We all want cleaner air in Baltimore City. But without a plan to manage our current waste crisis, the City Council’s proposed Clean Air Act will do just the opposite.

Auto emissions are by far the largest source of air emissions in Baltimore City.

  • Cars travelling in Baltimore City produce 4 times the emissions of Wheelabrator Baltimore.
  • Highway gasoline and diesel-powered vehicles traveling in Baltimore City are the largest source of emissions by far at 46% – four times that of Wheelabrator Baltimore.
  • The Environmental Integrity Project’s 2017 report, “Asthma and Air Pollution in Baltimore City” stated “it is likely that on-road vehicles are the largest contributor to the air pollution that people breath in Baltimore. This is because there is significant traffic congestion in the area and because vehicle tailpipes, which are relatively close to ground-level, do not disperse pollution as widely as taller smokestacks.”

Waste-to-Energy is the only alternative to landfills.

  • Diverting waste from landfills reduces greenhouse gas emissions that landfills emit and reduces the consumption of fossil fuels necessary to transport waste to landfills.
  • The only alternative to waste-to-energy is landfilling. Without Wheelabrator Baltimore’s waste-to-energy facility, Baltimore City would send hundreds of thousands of tons of additional waste to landfills each year, including the recyclable metals that Wheelabrator pulls out of the waste stream for recycling.
  • At current disposal rates, the remaining capacity of municipal landfills in Maryland is only an estimated 31 years. Waste-to-energy facilities in comparison have indefinite lives if maintained properly.
  • The U.S. EPA prefers waste-to-energy over landfilling for the management of post-recycled waste, stating that: “Converting non-recyclable waste materials into electricity and heat generates a renewable energy source and reduces carbon emissions by offsetting the need for energy from fossil fuel sources and reducing methane generation from landfills.

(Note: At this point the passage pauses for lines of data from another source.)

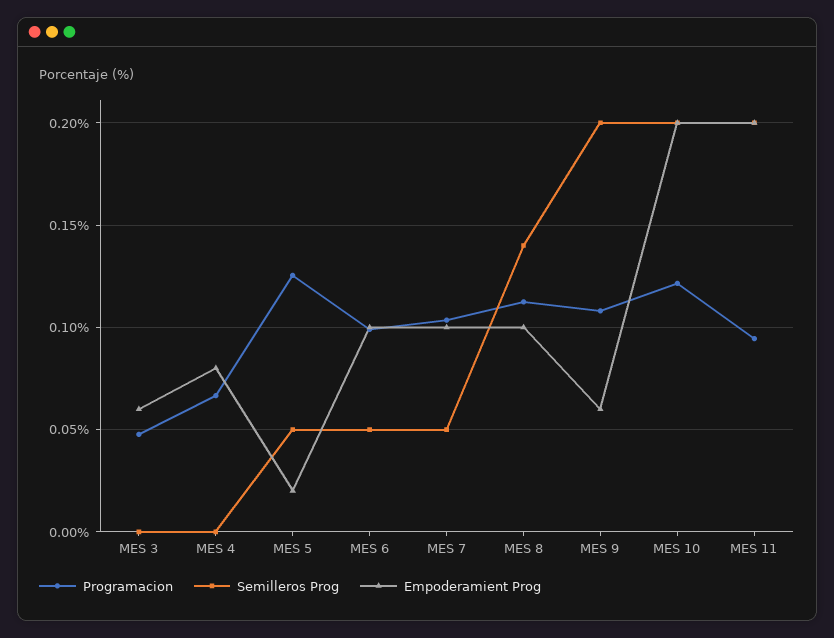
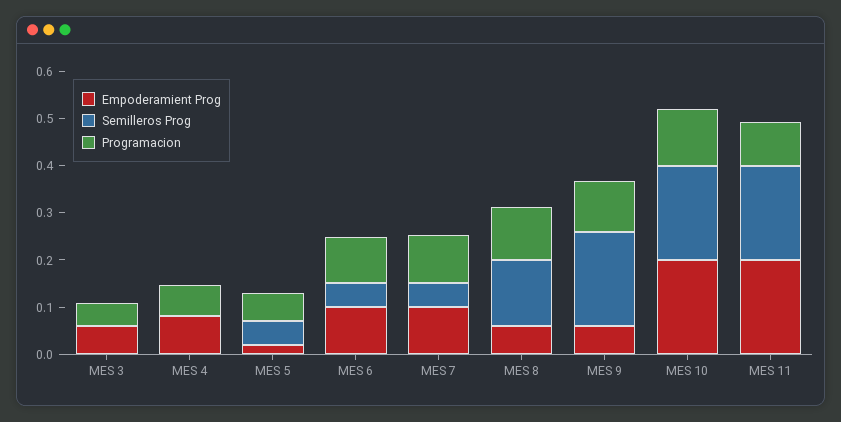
  {
    "Programacion": {
      "MES 3": 0.05,
      "MES 4": 0.065,
-     "MES 5": 0.125,
+     "MES 5": 0.06,
      "MES 6": 0.1,
      "MES 7": 0.105,
      "MES 8": 0.115,
      "MES 9": 0.11,
      "MES 10": 0.12,
      "MES 11": 0.095
    },
    "Semilleros Prog": {
      "MES 3": 0,
      "MES 4": 0,
      "MES 5": 0.05,
      "MES 6": 0.05,
      "MES 7": 0.05,
      "MES 8": 0.14,
      "MES 9": 0.2,
      "MES 10": 0.2,
      "MES 11": 0.2
    },
    "Empoderamient Prog": {
      "MES 3": 0.06,
      "MES 4": 0.08,
      "MES 5": 0.02,
      "MES 6": 0.1,
      "MES 7": 0.1,
-     "MES 8": 0.1,
+     "MES 8": 0.06,
      "MES 9": 0.06,
      "MES 10": 0.2,
      "MES 11": 0.2
    }
  }

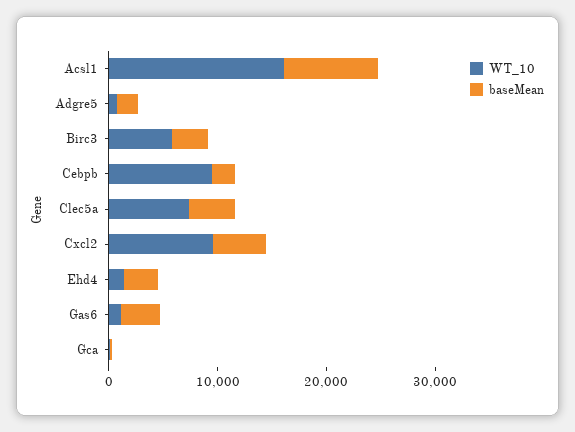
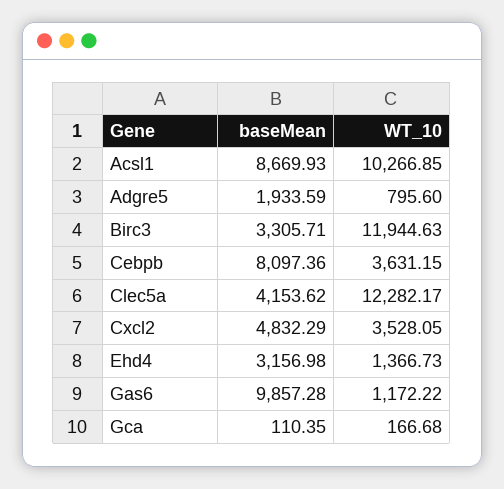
  {
    "WT_10": {
-     "Acsl1": 16000,
+     "Acsl1": 10266.85,
      "Adgre5": 795.6,
-     "Birc3": 6000,
+     "Birc3": 11944.63,
-     "Cebpb": 10000,
+     "Cebpb": 3631.15,
-     "Clec5a": 8000,
+     "Clec5a": 12282.17,
-     "Cxcl2": 10000,
+     "Cxcl2": 3528.05,
      "Ehd4": 1366.73,
      "Gas6": 1172.22,
      "Gca": 166.68
    },
    "baseMean": {
      "Acsl1": 8669.93,
      "Adgre5": 1933.59,
      "Birc3": 3305.71,
-     "Cebpb": 2000,
+     "Cebpb": 8097.36,
      "Clec5a": 4153.62,
      "Cxcl2": 4832.29,
      "Ehd4": 3156.98,
-     "Gas6": 4000,
+     "Gas6": 9857.28,
      "Gca": 110.35
    }
  }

A new landfill in Baltimore City.

Quarantine Road landfill will reach full capacity by 2026. Without Wheelabrator Baltimore, this will be reduced significantly. Plans for an expansion at Quarantine Road will cost Baltimore taxpayers $86 million. However, recognizing that full capacity will be reached there before an expansion is completed, they are evaluating alternate locations for another landfill in the city.

Waste-to-energy reduces out reliance on fossil fuels.

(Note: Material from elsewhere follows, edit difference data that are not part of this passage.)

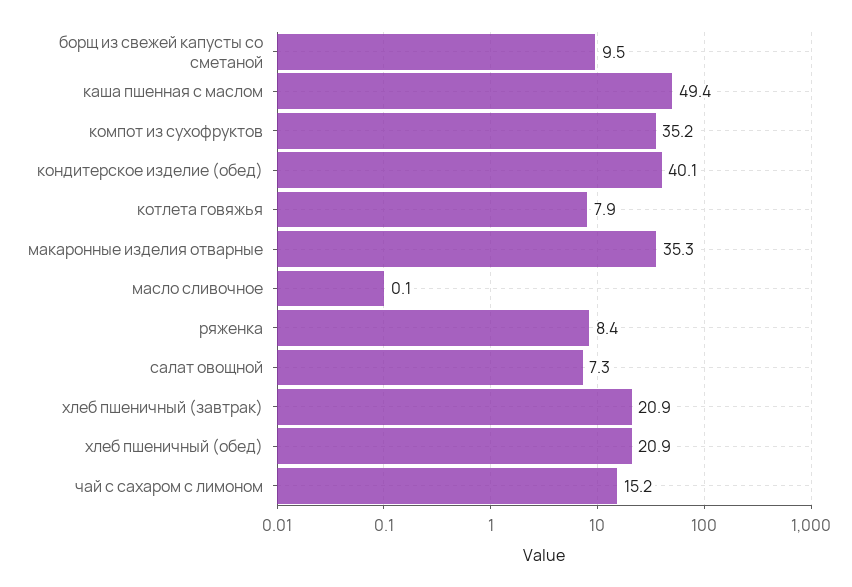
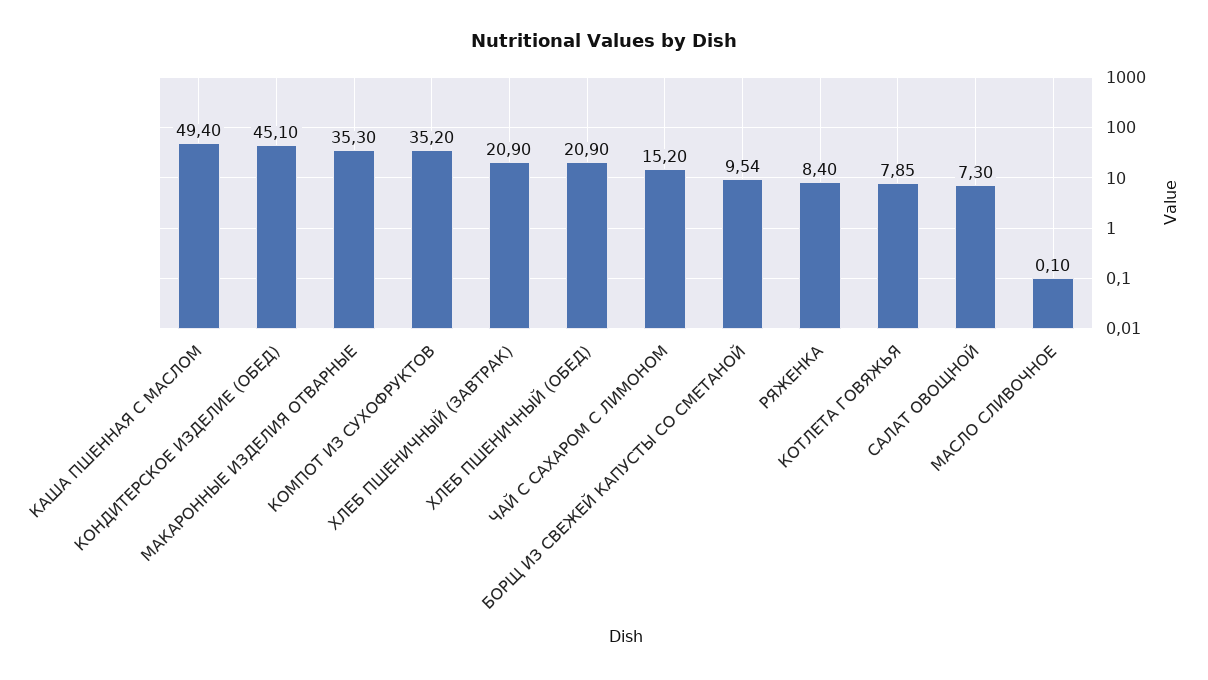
  {
    "борщ из свежей капусты со сметаной": 9.54,
    "каша пшенная с маслом": 49.4,
    "компот из сухофруктов": 35.2,
-   "кондитерское изделие (обед)": 40.1,
+   "кондитерское изделие (обед)": 45.1,
    "котлета говяжья": 7.85,
    "макаронные изделия отварные": 35.3,
    "масло сливочное": 0.1,
    "ряженка": 8.4,
    "салат овощной": 7.3,
    "хлеб пшеничный (завтрак)": 20.9,
    "хлеб пшеничный (обед)": 20.9,
    "чай с сахаром с лимоном": 15.2
  }

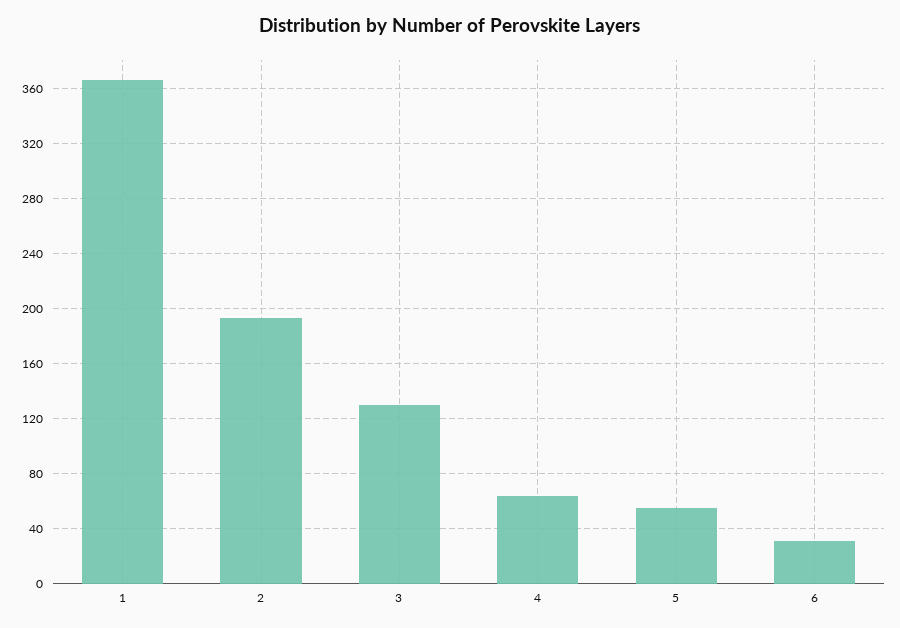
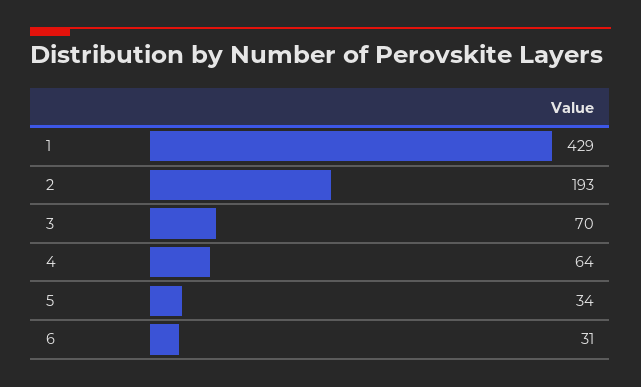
  {
-   "1": 365,
+   "1": 429,
    "2": 193,
-   "3": 130,
+   "3": 70,
    "4": 64,
-   "5": 55,
+   "5": 34,
    "6": 31
  }

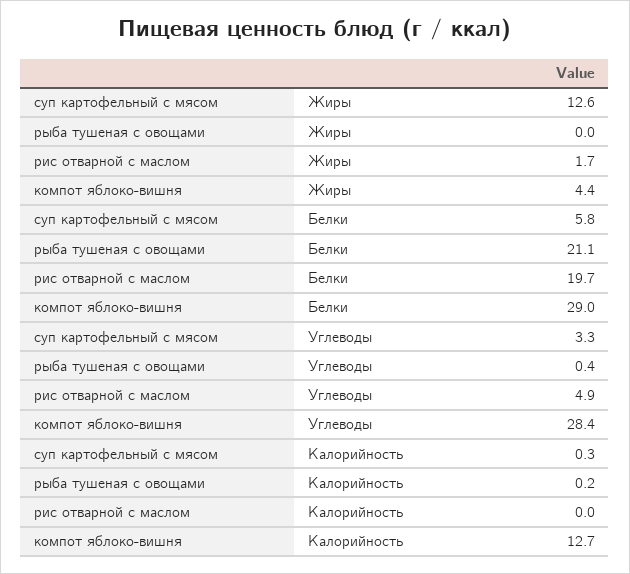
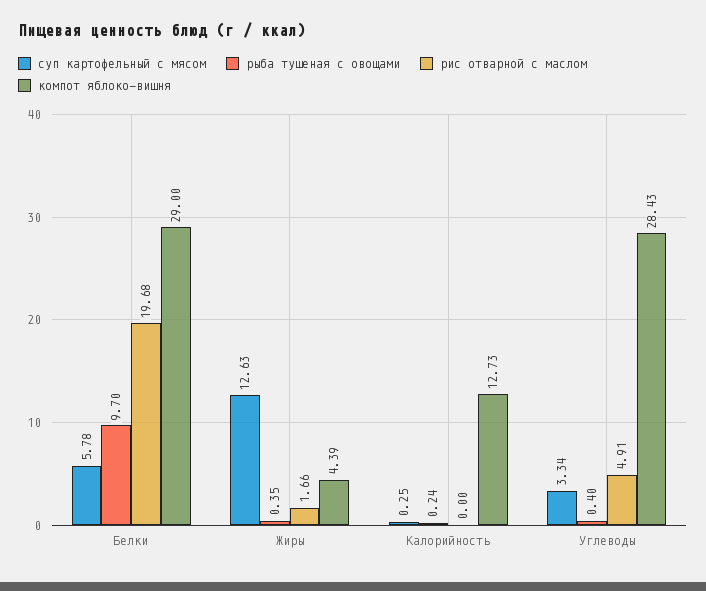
  {
    "суп картофельный с мясом": {
      "Жиры": 12.63,
      "Белки": 5.78,
      "Углеводы": 3.34,
      "Калорийность": 0.25
    },
    "рыба тушеная с овощами": {
-     "Жиры": 0,
+     "Жиры": 0.35,
-     "Белки": 21.1,
+     "Белки": 9.7,
      "Углеводы": 0.4,
      "Калорийность": 0.24
    },
    "рис отварной с маслом": {
      "Жиры": 1.66,
      "Белки": 19.68,
      "Углеводы": 4.91,
      "Калорийность": 0
    },
    "компот яблоко-вишня": {
      "Жиры": 4.39,
      "Белки": 29,
      "Углеводы": 28.43,
      "Калорийность": 12.73
    }
  }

Wheelabrator Baltimore reduces out reliance on fossil fuels by offsetting the need for up to:

  • 795,067 barrels of oil annually.
  • 238,479 tons of coal annually.
  • 3.6M cubic ft. of natural gas annually.

Without Wheelabrator Baltimore, we must 1) add approximately 37,000 new tractor-trailer trips to our streets to move waste out of the city or 2) landfill the waste locally. Replacing waste-to-energy with landfilling would generate an additional 204,692 tons of greenhouse gases each year in Baltimore.

Green Steam.

Green Steam is a clean alternative to fossil fuels like natural gas and fuel oil.

Wheelabrator Baltimore generates “green steam” for downtown Baltimore’s heating and cooling system operated by Veolia North America.

This “green steam” powers commercial, healthcare, government, institutional and hospitality customers in Baltimore City, including M&T Bank Stadium.

The green steam used by downtown Baltimore businesses reduces greenhouse gas emissions by 47,000 tons each year, which is equivalent to removing 8,400 cars from the road.

What the experts say.

“As a society we can achieve the cleaner air, water, and soil that we all want. Working toward a more circular economy is in everyone’s best interest. But it is only through a pragmatic approach rooted in scientific and engineering realities that we will achieve success. Some organizations are actually rooted, however, in ideology, and this rigidity only serves, ironically, to hinder our progress toward a cleaner environment.


“There is an alternative waste management option that America has not significantly utilized but that could help stem the flow of waste, and thus pollution emissions, in our country: energy-from-waste facilities. According to the EPA, for every ton of garbage processed at an energy-from-waste facility, approximately one ton of emitted carbon-dioxide equivalent in the atmosphere is prevented.”